## Exercise description
Set out word for word the line that contains "input CELV;" and each line after it, through the end of the data below, but exclude the pictures.

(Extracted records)
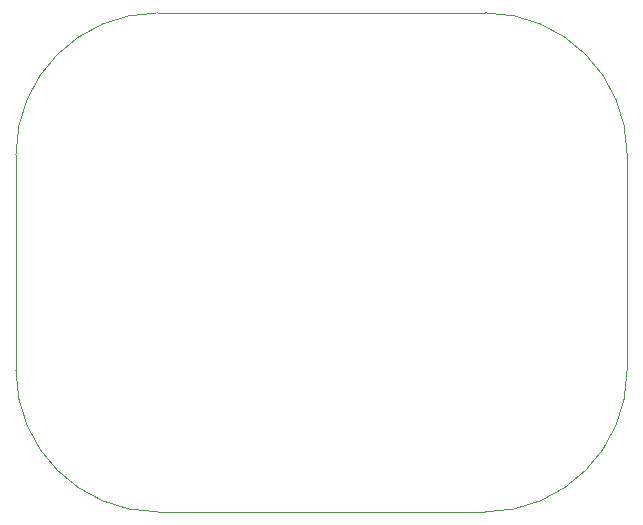
<source format=gbr>
%TF.GenerationSoftware,KiCad,Pcbnew,8.0.5-dirty*%
%TF.CreationDate,2024-11-05T15:40:09+03:00*%
%TF.ProjectId,switcher,73776974-6368-4657-922e-6b696361645f,rev?*%
%TF.SameCoordinates,Original*%
%TF.FileFunction,Profile,NP*%
%FSLAX46Y46*%
G04 Gerber Fmt 4.6, Leading zero omitted, Abs format (unit mm)*
G04 Created by KiCad (PCBNEW 8.0.5-dirty) date 2024-11-05 15:40:09*
%MOMM*%
%LPD*%
G01*
G04 APERTURE LIST*
%TA.AperFunction,Profile*%
%ADD10C,0.100000*%
%TD*%
G04 APERTURE END LIST*
D10*
X154500000Y-101500000D02*
X126750000Y-101500000D01*
X166500000Y-89250000D02*
X166500000Y-89500000D01*
X126750000Y-101500000D02*
G75*
G02*
X114750000Y-89500000I0J12000000D01*
G01*
X166500000Y-71250000D02*
X166500000Y-71750000D01*
X114750000Y-89500000D02*
X114750000Y-89250000D01*
X126750000Y-59250000D02*
X154500000Y-59250000D01*
X154500000Y-59250000D02*
G75*
G02*
X166500000Y-71250000I0J-12000000D01*
G01*
X166500000Y-71750000D02*
X166500000Y-89250000D01*
X114750000Y-89250000D02*
X114750000Y-71750000D01*
X114750000Y-71250000D02*
G75*
G02*
X126750000Y-59250000I12000000J0D01*
G01*
X166500000Y-89500000D02*
G75*
G02*
X154500000Y-101500000I-12000000J0D01*
G01*
X114750000Y-71750000D02*
X114750000Y-71250000D01*
M02*

</source>
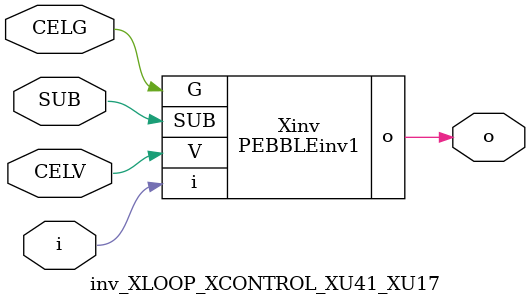
<source format=v>



module PEBBLEinv1 ( o, G, SUB, V, i );

  input V;
  input i;
  input G;
  output o;
  input SUB;
endmodule

//Celera Confidential Do Not Copy inv_XLOOP_XCONTROL_XU41_XU17
//Celera Confidential Symbol Generator
//5V Inverter
module inv_XLOOP_XCONTROL_XU41_XU17 (CELV,CELG,i,o,SUB);
input CELV;
input CELG;
input i;
input SUB;
output o;

//Celera Confidential Do Not Copy inv
PEBBLEinv1 Xinv(
.V (CELV),
.i (i),
.o (o),
.SUB (SUB),
.G (CELG)
);
//,diesize,PEBBLEinv1

//Celera Confidential Do Not Copy Module End
//Celera Schematic Generator
endmodule

</source>
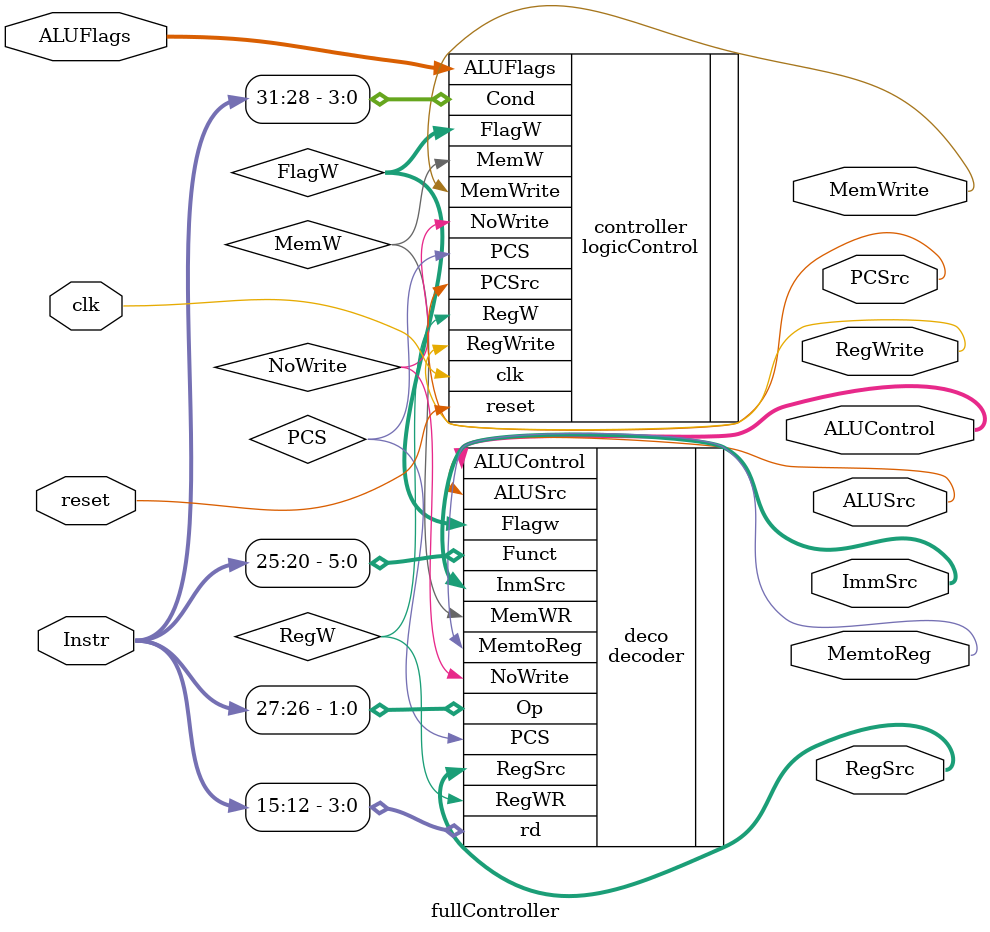
<source format=v>
`timescale 1ns / 1ps
module fullController
  (input  clk, reset,
	input  [31:12] Instr,
	input  [3:0] ALUFlags,
	output wire [1:0] RegSrc,
	output wire RegWrite,
	output wire [1:0] ImmSrc,
	output wire ALUSrc,
	output wire [1:0] ALUControl,
	output wire  MemWrite, MemtoReg,
	output wire PCSrc);
	
			wire [1:0] FlagW;
			wire PCS, RegW, MemW,NoWrite;
			
			decoder deco (
				.Op(Instr[27:26]), 
				.Funct(Instr[25:20]), 
				.rd(Instr[15:12]), 
				.ALUControl(ALUControl), 
				.Flagw(FlagW), 
				.InmSrc(ImmSrc), 
				.RegSrc(RegSrc), 
				.ALUSrc(ALUSrc), 
				.MemWR( MemW), 
				.RegWR(RegW), 
				.MemtoReg(MemtoReg), 
				.PCS(PCS),
				.NoWrite(NoWrite)
			);
			
			logicControl controller (
				.NoWrite(NoWrite),
				.clk(clk), 
				.reset(reset), 
				.Cond(Instr[31:28]), 
				.ALUFlags(ALUFlags), 
				.FlagW(FlagW), 
				.PCS(PCS), 
				.RegW(RegW), 
				.MemW(MemW), 
				.PCSrc(PCSrc), 
				.RegWrite(RegWrite), 
				.MemWrite(MemWrite)
			);
endmodule

</source>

## Expected output
input CELV;
input CELG;
input i;
input SUB;
output o;

//Celera Confidential Do Not Copy inv
PEBBLEinv1 Xinv(
.V (CELV),
.i (i),
.o (o),
.SUB (SUB),
.G (CELG)
);
//,diesize,PEBBLEinv1

//Celera Confidential Do Not Copy Module End
//Celera Schematic Generator
endmodule

</source>
<source format=v>
`timescale 1ns / 1ps
module fullController
  (input  clk, reset,
	input  [31:12] Instr,
	input  [3:0] ALUFlags,
	output wire [1:0] RegSrc,
	output wire RegWrite,
	output wire [1:0] ImmSrc,
	output wire ALUSrc,
	output wire [1:0] ALUControl,
	output wire  MemWrite, MemtoReg,
	output wire PCSrc);
	
			wire [1:0] FlagW;
			wire PCS, RegW, MemW,NoWrite;
			
			decoder deco (
				.Op(Instr[27:26]), 
				.Funct(Instr[25:20]), 
				.rd(Instr[15:12]), 
				.ALUControl(ALUControl), 
				.Flagw(FlagW), 
				.InmSrc(ImmSrc), 
				.RegSrc(RegSrc), 
				.ALUSrc(ALUSrc), 
				.MemWR( MemW), 
				.RegWR(RegW), 
				.MemtoReg(MemtoReg), 
				.PCS(PCS),
				.NoWrite(NoWrite)
			);
			
			logicControl controller (
				.NoWrite(NoWrite),
				.clk(clk), 
				.reset(reset), 
				.Cond(Instr[31:28]), 
				.ALUFlags(ALUFlags), 
				.FlagW(FlagW), 
				.PCS(PCS), 
				.RegW(RegW), 
				.MemW(MemW), 
				.PCSrc(PCSrc), 
				.RegWrite(RegWrite), 
				.MemWrite(MemWrite)
			);
endmodule

</source>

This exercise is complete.